*About this task*:
The required answer is a copy of each line in the entries below that includes "clear".

*Record extracts*:
____

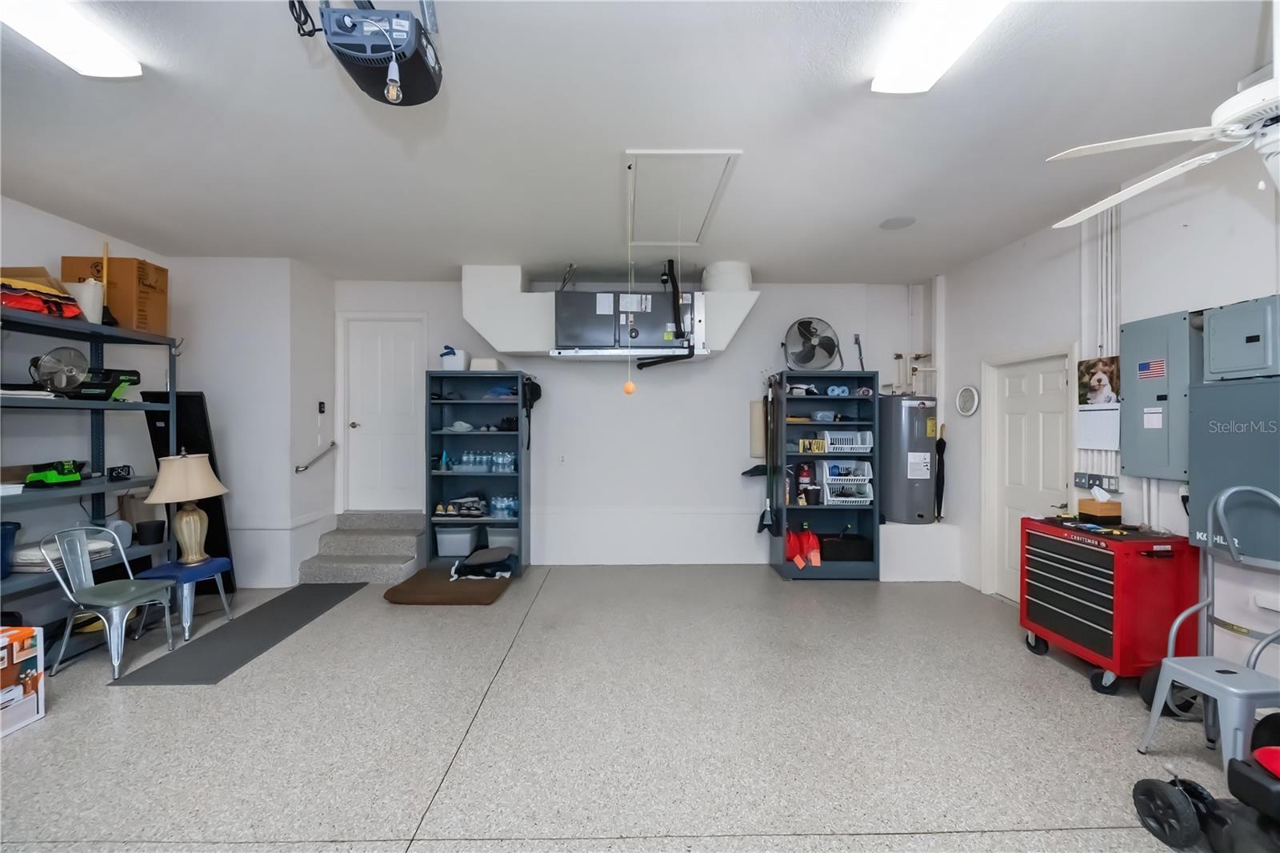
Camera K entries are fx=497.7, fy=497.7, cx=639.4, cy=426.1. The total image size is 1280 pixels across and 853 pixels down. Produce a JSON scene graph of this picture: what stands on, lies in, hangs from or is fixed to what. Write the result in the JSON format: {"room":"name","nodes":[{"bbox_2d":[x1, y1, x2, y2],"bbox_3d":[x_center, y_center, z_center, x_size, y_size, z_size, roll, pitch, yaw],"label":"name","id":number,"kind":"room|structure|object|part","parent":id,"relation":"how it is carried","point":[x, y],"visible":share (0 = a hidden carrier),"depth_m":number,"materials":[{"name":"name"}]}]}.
{"room":"garage","nodes":[
{"label":"garage","id":0,"kind":"room"},
{"bbox_2d":[0,197,334,600],"bbox_3d":[-4.293,-0.022,1.195,0.151,3.017,6.800,0,0,-1],"label":"left wall","id":1,"kind":"structure","parent":0,"point":[61,225],"depth_m":3.61,"materials":[{"name":"white paint"}]},
{"bbox_2d":[294,440,337,473],"bbox_3d":[-3.172,0.282,4.912,0.088,0.322,0.725,0,0,-1],"label":"handrail","id":2,"kind":"object","parent":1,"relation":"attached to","point":[331,443],"visible":0.99,"depth_m":4.84,"materials":[{"name":"silver metal"}]},
{"bbox_2d":[316,400,326,413],"bbox_3d":[-3.147,-0.187,4.926,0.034,0.130,0.084,0,0,-1],"label":"light switch","id":3,"kind":"object","parent":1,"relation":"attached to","point":[322,406],"visible":0.98,"depth_m":4.92,"materials":[{"name":"black"}]},
{"bbox_2d":[0,564,1259,852],"bbox_3d":[-0.497,1.533,1.889,7.935,0.109,7.617,0,0,-1],"label":"floor","id":4,"kind":"structure","parent":0,"point":[1058,834],"depth_m":2.41,"materials":[{"name":"grey concrete"}]},
{"bbox_2d":[0,625,44,736],"bbox_3d":[-3.217,1.252,2.353,0.390,0.456,0.414,0,0,-1],"label":"cardboard box","id":5,"kind":"object","parent":4,"relation":"on","point":[26,645],"visible":1,"depth_m":2.45,"materials":[{"name":"white cardboard"}]},
{"bbox_2d":[0,304,180,656],"bbox_3d":[-3.858,0.394,3.098,0.550,2.120,1.752,0,0,-1],"label":"metal shelving unit","id":6,"kind":"object","parent":4,"relation":"on","point":[96,438],"visible":0.65,"depth_m":3.41,"materials":[{"name":"metal"}]},
{"bbox_2d":[0,521,20,577],"bbox_3d":[-3.874,0.746,2.931,0.320,0.315,0.320,0,0,-1],"label":"blue bin","id":7,"kind":"object","parent":6,"relation":"on","point":[6,538],"visible":0.97,"depth_m":2.97,"materials":[{"name":"blue plastic"}]},
{"bbox_2d":[0,276,81,318],"bbox_3d":[-3.806,-0.823,3.091,0.435,0.305,0.403,0,0,-1],"label":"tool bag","id":8,"kind":"object","parent":6,"relation":"on","point":[16,297],"visible":0.76,"depth_m":3.07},
{"bbox_2d":[26,459,82,486],"bbox_3d":[-3.802,0.302,3.248,0.199,0.149,0.214,0,0,-1],"label":"tool","id":9,"kind":"object","parent":6,"relation":"on","point":[49,478],"visible":0.99,"depth_m":3.21,"materials":[{"name":"green plastic"}]},
{"bbox_2d":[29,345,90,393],"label":"fan","id":10,"kind":"object","parent":6,"relation":"on","point":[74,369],"visible":0.92,"depth_m":3.20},
{"bbox_2d":[12,536,116,572],"bbox_3d":[-3.830,0.833,3.302,0.384,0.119,0.472,0,0,-1],"label":"folded cloth","id":11,"kind":"object","parent":6,"relation":"on","point":[21,555],"visible":0.47,"depth_m":3.15,"materials":[{"name":"white"}]},
{"bbox_2d":[64,279,104,323],"bbox_3d":[-3.794,-0.834,3.410,0.218,0.312,0.200,0,0,-1],"label":"white container","id":12,"kind":"object","parent":6,"relation":"on","point":[86,302],"visible":0.67,"depth_m":3.36,"materials":[{"name":"white"}]},
{"bbox_2d":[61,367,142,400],"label":"tool","id":13,"kind":"object","parent":6,"relation":"on","point":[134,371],"visible":0.85,"depth_m":3.43,"materials":[{"name":"black plastic"}]},
{"bbox_2d":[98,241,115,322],"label":"plunger","id":14,"kind":"object","parent":6,"relation":"on","point":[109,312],"visible":0.81,"depth_m":3.47,"materials":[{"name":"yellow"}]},
{"bbox_2d":[60,255,169,333],"bbox_3d":[-3.818,-0.945,3.662,0.465,0.507,0.336,0,0,-1],"label":"cardboard box","id":15,"kind":"object","parent":6,"relation":"on","point":[116,304],"visible":0.68,"depth_m":3.54,"materials":[{"name":"brown cardboard"}]},
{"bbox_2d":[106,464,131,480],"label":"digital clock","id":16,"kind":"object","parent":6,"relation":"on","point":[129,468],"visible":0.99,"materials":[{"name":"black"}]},
{"bbox_2d":[134,519,167,544],"bbox_3d":[-3.728,0.818,3.808,0.181,0.150,0.179,0,0,-1],"label":"black container","id":17,"kind":"object","parent":6,"relation":"on","point":[151,535],"visible":0.99,"depth_m":3.76,"materials":[{"name":"black plastic"}]},
{"bbox_2d":[41,521,179,679],"bbox_3d":[-3.264,1.047,3.099,0.500,0.829,0.467,0,0,-1],"label":"metal chair","id":18,"kind":"object","parent":4,"relation":"on","point":[149,590],"visible":0.98,"depth_m":3.06,"materials":[{"name":"silver metal"}]},
{"bbox_2d":[132,555,233,641],"bbox_3d":[-3.255,1.214,3.570,0.432,0.496,0.439,0,0,-1],"label":"blue stool","id":19,"kind":"object","parent":4,"relation":"on","point":[224,560],"visible":0.76,"depth_m":3.47,"materials":[{"name":"blue"}]},
{"bbox_2d":[142,450,228,563],"bbox_3d":[-3.285,0.576,3.621,0.489,0.793,0.484,0,0,-1],"label":"table lamp","id":20,"kind":"object","parent":19,"relation":"on","point":[196,493],"visible":1,"depth_m":3.55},
{"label":"lamp shade","id":21,"kind":"part","parent":20,"relation":"part of","materials":[{"name":"beige fabric"}]},
{"bbox_2d":[142,394,235,592],"bbox_3d":[-3.824,0.593,4.229,0.535,1.706,0.438,0,0,-1],"label":"black panel","id":22,"kind":"object","parent":4,"relation":"on","point":[214,518],"visible":0.4,"depth_m":4.20,"materials":[{"name":"black"}]},
{"bbox_2d":[109,581,365,685],"bbox_3d":[-2.765,1.449,3.736,0.627,0.011,1.803,0,0,-1],"label":"floor mat","id":23,"kind":"object","parent":4,"relation":"on","point":[242,625],"visible":0.96,"depth_m":3.36,"materials":[{"name":"grey rubber"}]},
{"bbox_2d":[296,510,427,584],"bbox_3d":[-2.683,1.191,4.949,0.992,0.510,1.191,0,0,-1],"label":"steps","id":24,"kind":"structure","parent":4,"relation":"on","point":[412,543],"depth_m":4.89,"materials":[{"name":"grey"}]},
{"bbox_2d":[382,565,511,604],"bbox_3d":[-1.657,1.403,4.422,0.952,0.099,0.806,0,0,-1],"label":"brown mat","id":25,"kind":"object","parent":4,"relation":"on","point":[419,580],"visible":0.88,"depth_m":4.20,"materials":[{"name":"brown fabric"}]},
{"bbox_2d":[448,547,515,579],"bbox_3d":[-1.489,1.289,4.726,0.622,0.199,0.474,0,0,-1],"label":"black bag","id":26,"kind":"object","parent":25,"relation":"on","point":[477,555],"visible":0.99,"depth_m":4.62,"materials":[{"name":"fabric"}]},
{"bbox_2d":[424,371,531,569],"bbox_3d":[-1.625,0.481,5.014,0.975,1.935,0.410,0,0,-1],"label":"blue shelf","id":27,"kind":"object","parent":4,"relation":"on","point":[429,518],"visible":0.76,"depth_m":5.10,"materials":[{"name":"blue metal"}]},
{"bbox_2d":[439,345,468,369],"bbox_3d":[-1.855,-0.672,4.989,0.246,0.255,0.243,0,0,-1],"label":"white container","id":28,"kind":"object","parent":27,"relation":"on","point":[450,362],"visible":0.86,"depth_m":4.90,"materials":[{"name":"white plastic"}]},
{"bbox_2d":[434,524,479,557],"bbox_3d":[-1.831,1.143,5.071,0.395,0.261,0.332,0,0,-1],"label":"storage bin","id":29,"kind":"object","parent":27,"relation":"in","point":[444,546],"visible":0.93,"depth_m":4.93,"materials":[{"name":"plastic"}]},
{"bbox_2d":[432,494,484,517],"bbox_3d":[-1.800,0.799,5.034,0.516,0.186,0.236,0,0,-1],"label":"shoe","id":30,"kind":"object","parent":27,"relation":"in","point":[477,508],"visible":0.98,"depth_m":4.98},
{"bbox_2d":[444,449,516,471],"bbox_3d":[-1.596,0.337,4.995,0.748,0.190,0.220,0,0,-1],"label":"water bottles","id":31,"kind":"object","parent":27,"relation":"in","point":[512,466],"visible":0.9,"depth_m":4.94,"materials":[{"name":"clear plastic"}]},
{"bbox_2d":[469,356,503,370],"bbox_3d":[-1.506,-0.594,4.939,0.264,0.124,0.257,0,0,-1],"label":"white box","id":32,"kind":"object","parent":27,"relation":"on","point":[492,364],"visible":0.71,"depth_m":4.81,"materials":[{"name":"white"}]},
{"bbox_2d":[484,525,519,553],"bbox_3d":[-1.365,1.154,5.106,0.367,0.250,0.313,0,0,-1],"label":"storage bin","id":33,"kind":"object","parent":27,"relation":"in","point":[499,538],"visible":0.65,"depth_m":4.98,"materials":[{"name":"grey plastic"}]},
{"bbox_2d":[489,493,518,517],"bbox_3d":[-1.339,0.812,5.078,0.399,0.208,0.187,0,0,-1],"label":"water bottles","id":34,"kind":"object","parent":27,"relation":"in","point":[512,501],"visible":0.83,"depth_m":5.02,"materials":[{"name":"clear plastic"}]},
{"bbox_2d":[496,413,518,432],"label":"shoes","id":35,"kind":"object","parent":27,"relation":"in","point":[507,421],"visible":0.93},
{"bbox_2d":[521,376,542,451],"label":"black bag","id":36,"kind":"object","parent":27,"relation":"hanging from","point":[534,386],"visible":0.96,"depth_m":4.90,"materials":[{"name":"black fabric"}]},
{"bbox_2d":[772,368,879,579],"bbox_3d":[1.851,0.480,4.954,0.918,2.000,0.436,0,0,-1],"label":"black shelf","id":37,"kind":"object","parent":4,"relation":"on","point":[855,374],"visible":0.81,"depth_m":4.97,"materials":[{"name":"metal"}]},
{"bbox_2d":[752,378,779,533],"bbox_3d":[1.283,0.297,5.019,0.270,1.576,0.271,0,0,-1],"label":"broom","id":38,"kind":"object","parent":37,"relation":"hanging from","point":[760,528],"visible":0.96,"depth_m":5.02,"materials":[{"name":"black"}]},
{"bbox_2d":[786,525,823,568],"bbox_3d":[1.615,1.169,4.931,0.331,0.363,0.385,0,0,-1],"label":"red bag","id":39,"kind":"object","parent":37,"relation":"in","point":[810,538],"visible":0.98,"depth_m":4.87,"materials":[{"name":"red"}]},
{"bbox_2d":[796,461,814,499],"bbox_3d":[1.636,0.512,4.935,0.155,0.348,0.133,0,0,-1],"label":"fire extinguisher","id":40,"kind":"object","parent":37,"relation":"in","point":[802,476],"visible":0.95,"depth_m":4.90,"materials":[{"name":"red metal"}]},
{"bbox_2d":[781,316,842,369],"bbox_3d":[1.712,-0.822,5.009,0.600,0.550,0.442,0,0,-13],"label":"fan","id":41,"kind":"object","parent":37,"relation":"on","point":[813,346],"visible":0.97,"depth_m":4.95,"materials":[{"name":"metal"}]},
{"bbox_2d":[797,437,826,453],"bbox_3d":[1.698,0.196,4.925,0.278,0.127,0.120,0,0,-1],"label":"yellow box","id":42,"kind":"object","parent":37,"relation":"in","point":[805,443],"visible":0.98,"depth_m":4.90,"materials":[{"name":"yellow"}]},
{"bbox_2d":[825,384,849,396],"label":"roll","id":43,"kind":"object","parent":37,"relation":"in","point":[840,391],"visible":0.85,"depth_m":4.90,"materials":[{"name":"blue"}]},
{"bbox_2d":[816,532,871,562],"bbox_3d":[1.951,1.190,4.949,0.567,0.239,0.348,0,0,-1],"label":"black case","id":44,"kind":"object","parent":37,"relation":"in","point":[822,540],"visible":0.81,"depth_m":4.80,"materials":[{"name":"black"}]},
{"bbox_2d":[822,430,872,452],"bbox_3d":[2.015,0.151,4.927,0.461,0.178,0.342,0,0,-1],"label":"white basket","id":45,"kind":"object","parent":37,"relation":"in","point":[867,446],"visible":0.9,"depth_m":4.84,"materials":[{"name":"white plastic"}]},
{"bbox_2d":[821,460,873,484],"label":"white basket","id":46,"kind":"object","parent":37,"relation":"in","point":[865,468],"visible":0.96,"depth_m":4.92,"materials":[{"name":"plastic"}]},
{"bbox_2d":[821,478,874,504],"bbox_3d":[2.028,0.668,4.940,0.453,0.178,0.362,0,0,-1],"label":"white basket","id":47,"kind":"object","parent":37,"relation":"in","point":[867,498],"visible":0.92,"depth_m":4.86,"materials":[{"name":"white plastic"}]},
{"bbox_2d":[879,521,963,581],"bbox_3d":[2.610,1.212,4.909,0.845,0.496,0.485,0,0,-1],"label":"ledge","id":48,"kind":"object","parent":4,"relation":"on","point":[885,528],"visible":0.76,"depth_m":4.69,"materials":[{"name":"white paint"}]},
{"bbox_2d":[881,394,938,525],"bbox_3d":[2.675,0.318,4.955,0.464,1.273,0.484,0,0,-1],"label":"water heater","id":49,"kind":"object","parent":48,"relation":"on","point":[922,508],"visible":0.82,"depth_m":4.79,"materials":[{"name":"metal"}]},
{"bbox_2d":[933,423,947,522],"bbox_3d":[3.006,0.505,4.994,0.115,0.940,0.129,0,0,-1],"label":"umbrella","id":50,"kind":"object","parent":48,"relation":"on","point":[940,451],"visible":0.86,"depth_m":4.98,"materials":[{"name":"black fabric"}]},
{"bbox_2d":[1018,516,1198,694],"bbox_3d":[2.767,1.031,3.031,0.518,0.900,0.761,0,0,-1],"label":"tool chest","id":51,"kind":"object","parent":4,"relation":"on","point":[1103,605],"visible":0.91,"depth_m":2.79,"materials":[{"name":"red"}]},
{"bbox_2d":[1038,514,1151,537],"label":"tools","id":52,"kind":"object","parent":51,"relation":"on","point":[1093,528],"visible":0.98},
{"bbox_2d":[1076,488,1122,522],"bbox_3d":[2.867,0.488,3.113,0.152,0.202,0.153,0,0,-1],"label":"tissue box","id":53,"kind":"object","parent":51,"relation":"on","point":[1108,510],"visible":0.99,"depth_m":3.06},
{"bbox_2d":[1130,737,1279,852],"bbox_3d":[2.024,1.218,1.686,0.468,0.532,0.423,0,0,-1],"label":"lawn mower","id":54,"kind":"object","parent":4,"relation":"on","point":[1158,789],"visible":1,"depth_m":1.72,"materials":[{"name":"black plastic"}]},
{"bbox_2d":[1136,484,1279,780],"bbox_3d":[2.559,0.886,2.154,0.484,1.200,0.451,0,0,-1],"label":"chair","id":55,"kind":"object","parent":4,"relation":"on","point":[1158,707],"visible":0.97,"depth_m":2.18,"materials":[{"name":"grey metal"}]},
{"bbox_2d":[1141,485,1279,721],"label":"hand truck","id":56,"kind":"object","parent":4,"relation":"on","point":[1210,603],"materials":[{"name":"grey metal"}]},
{"bbox_2d":[334,276,931,569],"bbox_3d":[-0.044,-0.044,5.353,6.423,3.014,0.200,0,0,-1],"label":"back wall","id":57,"kind":"structure","parent":0,"point":[730,362],"depth_m":5.25,"materials":[{"name":"white paint"}]},
{"bbox_2d":[340,312,426,510],"bbox_3d":[-2.695,-0.083,5.281,0.836,1.987,0.088,0,0,-1],"label":"white door","id":58,"kind":"structure","parent":57,"relation":"in","point":[399,344],"depth_m":5.28,"materials":[{"name":"white paint"}]},
{"bbox_2d":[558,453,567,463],"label":"wall outlet","id":59,"kind":"object","parent":57,"relation":"attached to","point":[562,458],"visible":0.98,"depth_m":5.14,"materials":[{"name":"white plastic"}]},
{"bbox_2d":[462,262,760,358],"bbox_3d":[-0.264,-1.126,4.918,2.772,0.943,0.650,0,0,-1],"label":"air duct","id":60,"kind":"object","parent":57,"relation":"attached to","point":[482,324],"visible":0.66,"depth_m":4.73,"materials":[{"name":"white"}]},
{"bbox_2d":[554,290,695,351],"bbox_3d":[-0.112,-0.972,4.716,1.315,0.620,0.597,0,0,-1],"label":"air handler","id":61,"kind":"object","parent":60,"relation":"in","point":[582,344],"visible":0.94,"depth_m":4.48,"materials":[{"name":"metal"}]},
{"bbox_2d":[635,256,695,368],"bbox_3d":[0.224,-1.026,4.483,0.526,0.985,0.474,0,0,-1],"label":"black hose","id":62,"kind":"object","parent":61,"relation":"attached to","point":[652,364],"visible":0.94,"depth_m":4.44,"materials":[{"name":"black"}]},
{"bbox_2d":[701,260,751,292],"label":"air duct","id":63,"kind":"object","parent":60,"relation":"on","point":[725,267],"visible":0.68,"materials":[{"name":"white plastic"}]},
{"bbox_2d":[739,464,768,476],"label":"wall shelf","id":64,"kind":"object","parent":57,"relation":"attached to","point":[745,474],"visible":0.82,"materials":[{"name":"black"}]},
{"bbox_2d":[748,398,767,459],"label":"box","id":65,"kind":"object","parent":57,"relation":"attached to","point":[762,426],"visible":0.79,"depth_m":5.19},
{"bbox_2d":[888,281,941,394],"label":"water pipe","id":66,"kind":"object","parent":57,"relation":"attached to","point":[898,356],"visible":0.69,"depth_m":5.14,"materials":[{"name":"white"}]},
{"bbox_2d":[0,0,1279,281],"bbox_3d":[-0.557,-1.558,1.907,7.652,0.113,7.822,0,0,-1],"label":"ceiling","id":67,"kind":"structure","parent":0,"point":[885,205],"depth_m":2.52,"materials":[{"name":"white paint"}]},
{"bbox_2d":[0,0,141,77],"bbox_3d":[-2.147,-1.456,1.367,0.263,0.086,1.454,0,0,-1],"label":"ceiling light","id":68,"kind":"object","parent":67,"relation":"attached to","point":[109,70],"visible":0.98,"depth_m":1.84,"materials":[{"name":"white plastic"}]},
{"bbox_2d":[303,0,442,105],"bbox_3d":[-0.846,-1.311,1.617,0.484,0.514,0.451,0,0,-1],"label":"garage door opener","id":69,"kind":"object","parent":67,"relation":"hanging from","point":[382,50],"visible":0.99,"depth_m":1.54,"materials":[{"name":"black plastic"}]},
{"bbox_2d":[624,149,740,246],"bbox_3d":[0.222,-1.507,3.381,0.681,0.053,1.216,0,0,-1],"label":"attic hatch","id":70,"kind":"object","parent":67,"relation":"in","point":[722,153],"visible":0.98,"depth_m":3.26,"materials":[{"name":"white paint"}]},
{"bbox_2d":[625,172,635,391],"bbox_3d":[-0.057,-0.863,3.001,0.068,1.327,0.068,0,0,-1],"label":"pull cord","id":71,"kind":"object","parent":70,"relation":"hanging from","point":[630,386],"visible":0.99,"depth_m":2.99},
{"bbox_2d":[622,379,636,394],"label":"ball","id":72,"kind":"object","parent":71,"relation":"hanging from","point":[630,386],"visible":0.99,"depth_m":3.03,"materials":[{"name":"orange"}]},
{"bbox_2d":[878,215,916,229],"bbox_3d":[1.917,-1.513,3.708,0.250,0.010,0.251,0,0,-1],"label":"ceiling speaker","id":73,"kind":"object","parent":67,"relation":"attached to","point":[890,225],"visible":0.99,"depth_m":3.69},
{"bbox_2d":[872,0,1007,93],"bbox_3d":[1.128,-1.452,1.441,0.286,0.091,1.408,0,0,-1],"label":"ceiling light","id":74,"kind":"object","parent":67,"relation":"attached to","point":[910,75],"visible":0.98,"depth_m":1.86,"materials":[{"name":"white plastic"}]},
{"bbox_2d":[1050,2,1279,222],"bbox_3d":[2.057,-1.123,1.567,1.276,0.853,1.274,0,0,37],"label":"ceiling fan","id":75,"kind":"object","parent":67,"relation":"hanging from","point":[1078,217],"visible":0.99,"depth_m":1.59,"materials":[{"name":"white"}]},
{"bbox_2d":[935,148,1279,685],"bbox_3d":[3.210,-0.018,1.492,0.182,3.033,7.448,0,0,-1],"label":"right wall","id":76,"kind":"structure","parent":0,"point":[1073,274],"depth_m":3.03,"materials":[{"name":"white paint"}]},
{"bbox_2d":[955,384,979,416],"bbox_3d":[3.009,-0.234,4.580,0.038,0.282,0.284,0,0,-1],"label":"wall clock","id":77,"kind":"object","parent":76,"relation":"attached to","point":[966,396],"visible":0.99,"depth_m":4.56,"materials":[{"name":"white"}]},
{"bbox_2d":[987,352,1074,598],"bbox_3d":[3.120,0.474,4.006,0.119,1.995,0.837,0,0,-1],"label":"right door","id":78,"kind":"structure","parent":76,"relation":"in","point":[1013,404],"depth_m":4.04,"materials":[{"name":"white paint"}]},
{"bbox_2d":[1074,471,1120,491],"bbox_3d":[3.026,0.363,3.316,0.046,0.105,0.306,0,0,-1],"label":"socket","id":79,"kind":"object","parent":76,"relation":"attached to","point":[1081,481],"visible":0.96,"depth_m":3.30,"materials":[{"name":"metal"}]},
{"bbox_2d":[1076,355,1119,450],"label":"wall calendar","id":80,"kind":"object","parent":76,"relation":"attached to","point":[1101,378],"visible":0.85,"depth_m":3.26,"materials":[{"name":"white paper"}]},
{"bbox_2d":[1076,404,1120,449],"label":"calendar page","id":81,"kind":"object","parent":76,"relation":"attached to","point":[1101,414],"visible":0.88,"depth_m":3.26,"materials":[{"name":"white paper"}]},
{"bbox_2d":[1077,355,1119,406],"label":"dog picture","id":82,"kind":"object","parent":76,"relation":"attached to","point":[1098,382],"visible":0.93,"depth_m":3.30,"materials":[{"name":"paper"}]},
{"bbox_2d":[1083,205,1121,486],"bbox_3d":[3.070,-0.555,3.284,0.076,1.860,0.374,0,0,-1],"label":"conduit pipe","id":83,"kind":"object","parent":76,"relation":"attached to","point":[1098,351],"visible":0.6,"depth_m":3.31,"materials":[{"name":"white"}]},
{"bbox_2d":[1119,309,1196,479],"bbox_3d":[3.027,-0.173,2.912,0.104,0.936,0.434,0,0,-1],"label":"electrical panel","id":84,"kind":"object","parent":76,"relation":"attached to","point":[1126,378],"visible":0.78,"depth_m":2.87,"materials":[{"name":"grey metal"}]},
{"bbox_2d":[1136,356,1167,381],"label":"flag sticker","id":85,"kind":"object","parent":84,"relation":"attached to","point":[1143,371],"visible":0.98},
{"bbox_2d":[1188,376,1279,563],"bbox_3d":[2.987,0.193,2.360,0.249,0.859,0.621,0,0,-1],"label":"electrical panel","id":86,"kind":"object","parent":76,"relation":"attached to","point":[1214,448],"visible":0.84,"depth_m":2.43,"materials":[{"name":"grey metal"}]},
{"bbox_2d":[1202,293,1279,379],"bbox_3d":[3.025,-0.430,2.449,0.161,0.390,0.395,0,0,-1],"label":"electrical panel","id":87,"kind":"object","parent":76,"relation":"attached to","point":[1214,369],"visible":0.99,"depth_m":2.46,"materials":[{"name":"grey metal"}]},
{"bbox_2d":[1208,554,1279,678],"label":"white bin","id":88,"kind":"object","parent":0,"point":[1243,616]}
]}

____

*Expected answer*:
{"bbox_2d":[444,449,516,471],"bbox_3d":[-1.596,0.337,4.995,0.748,0.190,0.220,0,0,-1],"label":"water bottles","id":31,"kind":"object","parent":27,"relation":"in","point":[512,466],"visible":0.9,"depth_m":4.94,"materials":[{"name":"clear plastic"}]},
{"bbox_2d":[489,493,518,517],"bbox_3d":[-1.339,0.812,5.078,0.399,0.208,0.187,0,0,-1],"label":"water bottles","id":34,"kind":"object","parent":27,"relation":"in","point":[512,501],"visible":0.83,"depth_m":5.02,"materials":[{"name":"clear plastic"}]},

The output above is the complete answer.